The seal faces are usually dissimilar materials with the softer face being the narrower surface. For abrasive applications similar hard materials are used e.g tungsten carbide. The seal surfaces must have sufficient strength to withstand the hydrostatic fluid forces and must be able to remove the heat generated by sliding action.Carbon is often used against bronze, cast iron, stainless steel etc.

The seal surface must be flat, smooth and square to the shaft.  Both surfaces a normally lapped to a high quality finish. The harder surface is most important because the softer surface is designed to run-in over the initial operating period.

The shaft design is critical. It must be rigid enough to support the seal in the correct position and the shaft surface finish must be suitable to ensure good sealing on the static seals (0.4 micrometers CLA or better). The shaft Total Indicated Runout (TIR) should not exceed 0.125mm.There should be minimum shaft vibration.The shaft may be subject to fretting corrosion as a result of micro-movements of the seal and is is often desireable to have locally hardened surfaces or to use sleeves.

Assembly Options
There are a number of mechanical seal options

External Seal.. This design is installed on the outside of the stuffing box with the sealed pressure inside.
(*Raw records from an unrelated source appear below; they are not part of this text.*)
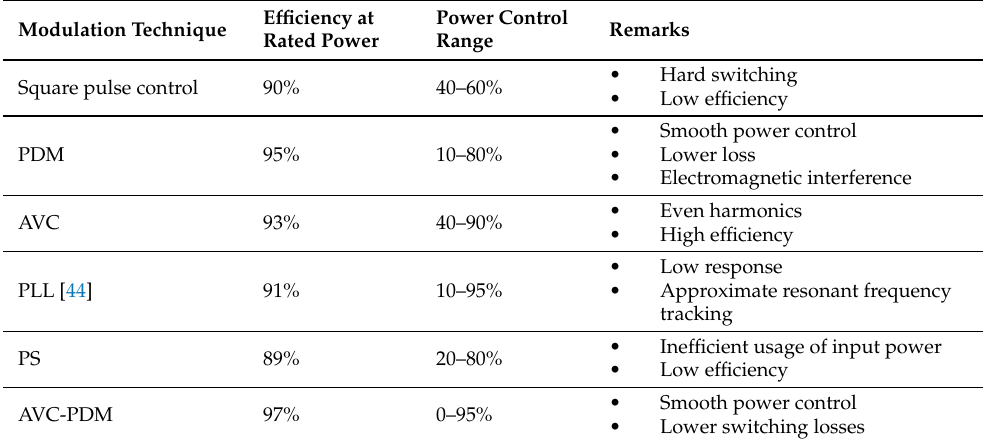
Table 5. Comparative study on different modulation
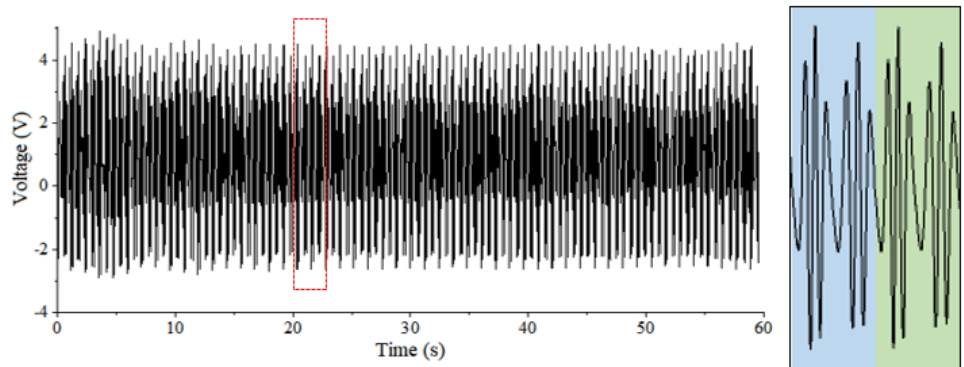
Figure 13. Voltage diagram (including the zoom-up of the enclosed region between 20.1 s and 22.5 s) under fully standing waves of T / T p = 1.0, h = 0.6 m.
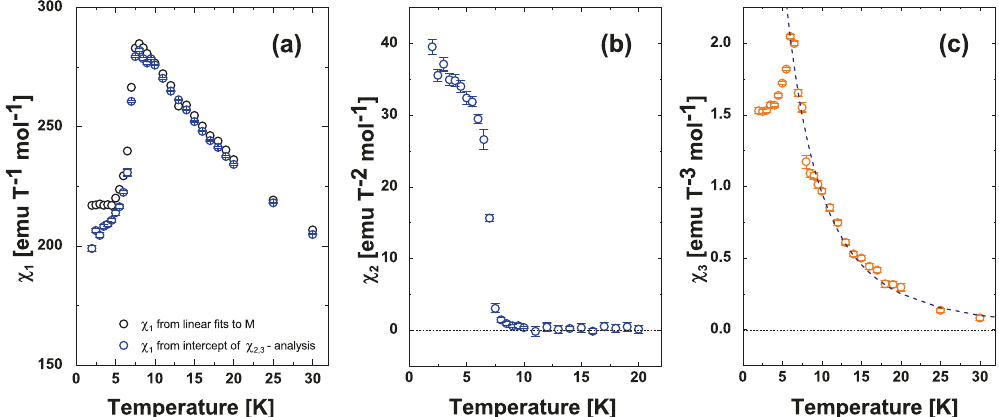
Fig. 3 Linear and higher-order susceptibilities. Panel ( a ) shows the linear susceptibility obtained through temperature sweep (black circles) as well as those obtained from the intercepts of the magnetization isotherms of the χ 2 and χ 3 analysis such as in Fig. 2 (blue circles). Panel ( b ) shows χ 2 extracted from the low fi eld quadratic response, from plots such as in Fig. 2, top nine panels. Similarly, panel ( c ) shows the temperature dependence of χ 3 obtained from plots such as those in Fig. 2, bottom nine panels. A sharp “ lambda ” -like anomaly is apparent for fi eld (3 – 5 T) response when B ∥ a -axis. The error bars capture the coef fi cient of determination of the linear fi ts such χ 3 obtained from the high as shown in Fig.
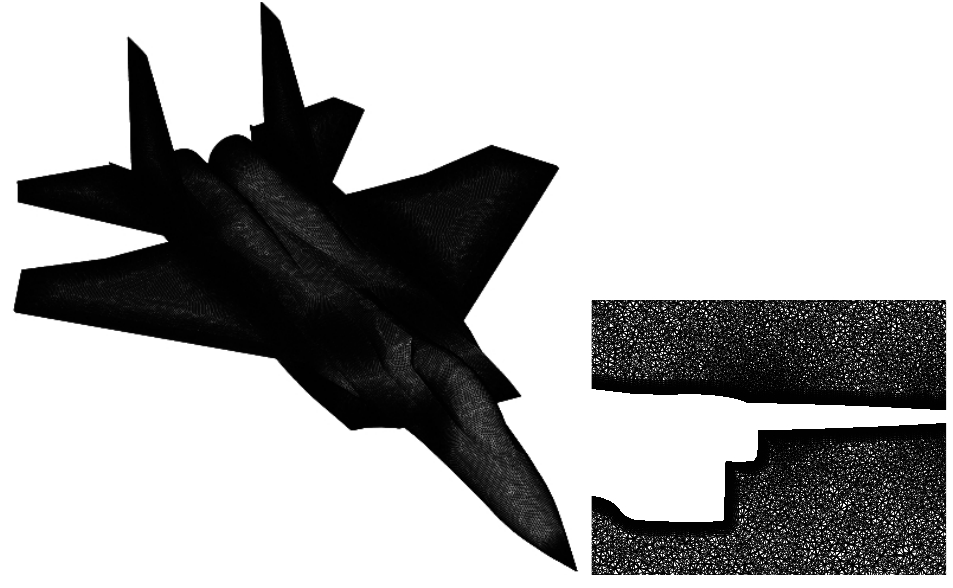
Figure 12. Surface mesh in the F15 aircraft configuration.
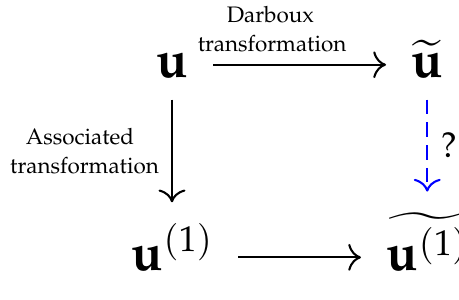
Figure 2. Structure of Problem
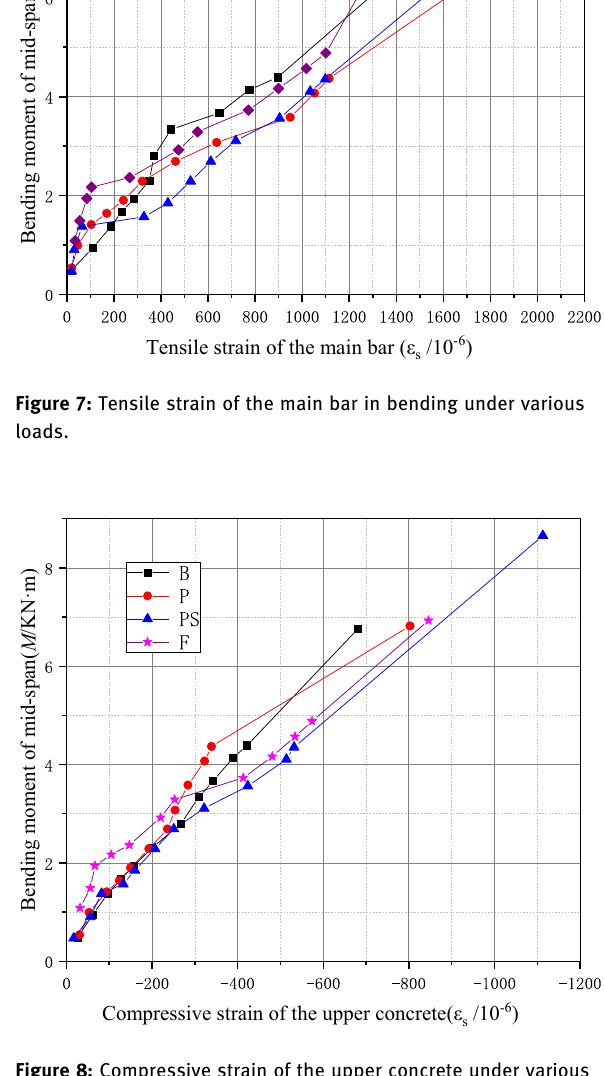
Figure 8: Compressive strain of the upper concrete under various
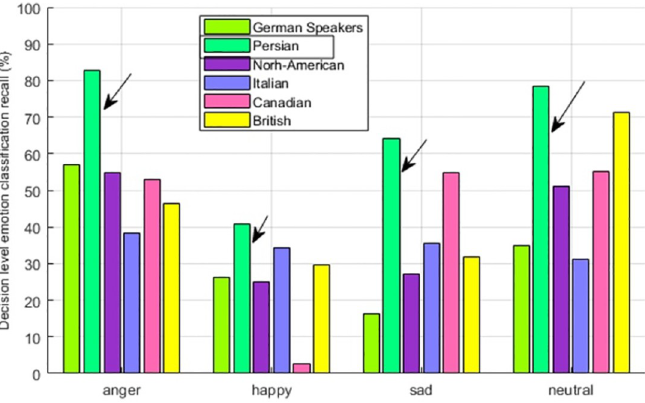
Fig 12. Persian speaker—Multicultural emotion recall comparison and In-group advantage.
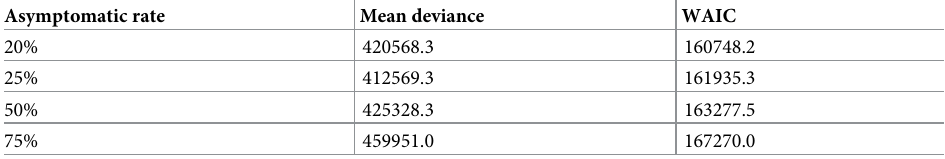
Table 3. Asymptomatic rate results: South Carolina.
This provides good access allowing the seal components to be be cleaned.
Internal Seal.. Generally mechanical seals are mounted inside the stuffing box with the sealed pressure outside the seal.
Double Seals.. Mechanical seals mounted in pairs are used for sealing hazardous, toxic or abrasiv fluids and are often provided with clean flushing fluid between the seals.Double seals also provide an additional degree of safety were the pressure differentials are likely to reverse and/or there is a high risk of the sealing failing.  There are a number of double seal assembly options as listed below
In Series – Used primarily to overcome the risk of failure of a single seal.

Face to Face – Used when a cooling fluid interface is required . One seal is used for the process fluid the other seal is used for the coolant.

Back to Back – Used when an abrasive fluid is being contained and both seals are flushed with a clean buffer fluid.The flushing fluid is introduced at a higher pressure the process fluid

The are a large number of variant mechanical seals e.g split seals.Improved systems are constantly being introduced onto the market

Additional Equipment
The use of mechanical seal generally involve the use of additional equipment primarily for the flushing /coolant systems.This includes pumps, coolers, strainers, filters etc.